Aşağıdaki sayfa metninde “Çift kutuplu dünya düzeninde” diye başlayan paragrafı, ana bilgilerini koruyarak kısa bir madde listesine dönüştür.

Sayfa Metni:
----------------------------------------

Cafer Solgun
Hafızanızı yoklayın bir memleketin “normal” bir zamanı var mı yaşadığımız, paylaştığımız?
Dört bir yanı içeriden ve dışarıdan “düşmanlarla” çevrili bir ülke olmaya koşullandırıldık hep. “Rahat” olmak, “huzur” içinde olmak uzak bir hayal olarak bile “tehlikeli” idi. Çünkü bu tür hayaller bizi rehavete sürükleyebilirdi pekâlâ. Oysa sürekli iç ve dış “mihrakların” hedefinde bir ülke olduğumuz için her daim “tetikte” olmalıydık.
Çift kutuplu dünya düzeninde “dış mihrak” deyince, bu “komünizm tehlikesi” olarak anlaşılıyordu, kolaydı. Şimdilerde ise, zaman zaman yine iktidar sözcülerinin dilinde “dış mihraklar” lafını duysak da bu mihrakları eskisi gibi kolayca teşhis edebilmek mümkün değil. Amerika diyecek oluyorsunuz, emperyalizm karşıtlığınız tutuyor ama bir de bakıyorsunuz Amerika’yı işaret ettiğini sandığınız lideriniz, “dost, müttefik, stratejik ortak” filan diyor. Avrupa Birliği mi acaba “dış mihrak”? Bir türlü bizi tam üyeliğe kabul etmediklerine göre. Ama bir gün bakıyorsunuz AB’ye tam üye olmak ülke olarak “temel önceliğimiz” imiş.
Bu “dış mihraklar” mevzuu “iç mihraklara” kıyasla hayli müphem.
Zira “iç mihraklar” deyince adını daha doğrudan koyabileceğiniz kesimler var. Mesela “bölücülük” tehlikesi, “Kürt kökenli” vatandaşların varlığı. Kürt sorunu “yok” ama bir “bölücülük tehdidi” konusu. Siyasilerin dilinde “etle-tırnak” veya “çimento” gibi tabirlerle anılsalar da her Kürt bir potansiyel “terörist”, “bölücü” olmak ihtimalini beraberinde taşıyor. Hak-hukuk filan peşinde koşmadıkları, “TRT Kurdî var işte daha ne olsun?” dedikleri müddetçe ülkede her şey olabilirler; Kürt de olmasınlar, şart mı?

----------------------------------------

Veri Girdileri:

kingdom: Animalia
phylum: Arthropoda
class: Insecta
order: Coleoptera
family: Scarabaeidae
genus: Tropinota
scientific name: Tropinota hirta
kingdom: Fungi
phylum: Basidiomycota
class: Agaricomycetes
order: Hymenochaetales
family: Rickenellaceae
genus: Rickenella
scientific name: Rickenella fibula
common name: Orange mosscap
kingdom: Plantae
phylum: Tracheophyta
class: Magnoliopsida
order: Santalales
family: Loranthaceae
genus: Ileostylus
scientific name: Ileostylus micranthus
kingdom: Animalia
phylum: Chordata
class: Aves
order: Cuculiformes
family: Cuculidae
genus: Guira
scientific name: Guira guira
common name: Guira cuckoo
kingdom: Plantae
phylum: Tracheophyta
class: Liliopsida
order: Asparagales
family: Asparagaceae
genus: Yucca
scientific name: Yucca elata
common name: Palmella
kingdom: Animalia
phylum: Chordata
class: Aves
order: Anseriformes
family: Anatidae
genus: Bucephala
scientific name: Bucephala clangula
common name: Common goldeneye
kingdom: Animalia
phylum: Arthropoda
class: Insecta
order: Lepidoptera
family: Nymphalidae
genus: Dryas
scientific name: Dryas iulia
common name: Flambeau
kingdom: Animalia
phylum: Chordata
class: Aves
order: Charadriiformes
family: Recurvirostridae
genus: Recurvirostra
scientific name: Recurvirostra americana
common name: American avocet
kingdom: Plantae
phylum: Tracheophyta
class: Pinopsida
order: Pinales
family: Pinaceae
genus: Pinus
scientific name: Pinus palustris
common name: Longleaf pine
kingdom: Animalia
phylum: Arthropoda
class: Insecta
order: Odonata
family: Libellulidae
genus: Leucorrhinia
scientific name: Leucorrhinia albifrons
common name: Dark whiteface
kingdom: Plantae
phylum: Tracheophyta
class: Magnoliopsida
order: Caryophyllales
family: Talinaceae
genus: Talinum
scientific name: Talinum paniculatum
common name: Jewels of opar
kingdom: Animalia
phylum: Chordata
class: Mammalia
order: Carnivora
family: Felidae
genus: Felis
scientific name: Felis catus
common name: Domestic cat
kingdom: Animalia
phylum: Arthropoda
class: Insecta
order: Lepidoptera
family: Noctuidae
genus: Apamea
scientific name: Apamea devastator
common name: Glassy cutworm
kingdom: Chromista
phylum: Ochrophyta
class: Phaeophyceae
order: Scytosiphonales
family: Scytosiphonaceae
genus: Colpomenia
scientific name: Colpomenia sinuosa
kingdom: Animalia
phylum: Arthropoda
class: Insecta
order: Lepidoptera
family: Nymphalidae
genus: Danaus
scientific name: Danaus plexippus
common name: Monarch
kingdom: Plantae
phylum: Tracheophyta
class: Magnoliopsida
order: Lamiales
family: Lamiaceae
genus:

----------------------------------------

Çözüm:
- Çift kutuplu dünya düzeninde “dış mihrak” kolayca “komünizm tehlikesi” olarak anlaşılıyordu.
- Bugün iktidar sözcüleri zaman zaman “dış mihraklar” dese de bu mihrakları eskisi gibi kolayca teşhis etmek mümkün değil.
- Amerika akla gelebilir, ancak lider Amerika'dan “dost, müttefik, stratejik ortak” diye söz ediyor.
- Bizi tam üyeliğe kabul etmediği için Avrupa Birliği de akla gelebilir, ama bir gün AB'ye tam üyelik ülkenin “temel önceliği” oluveriyor.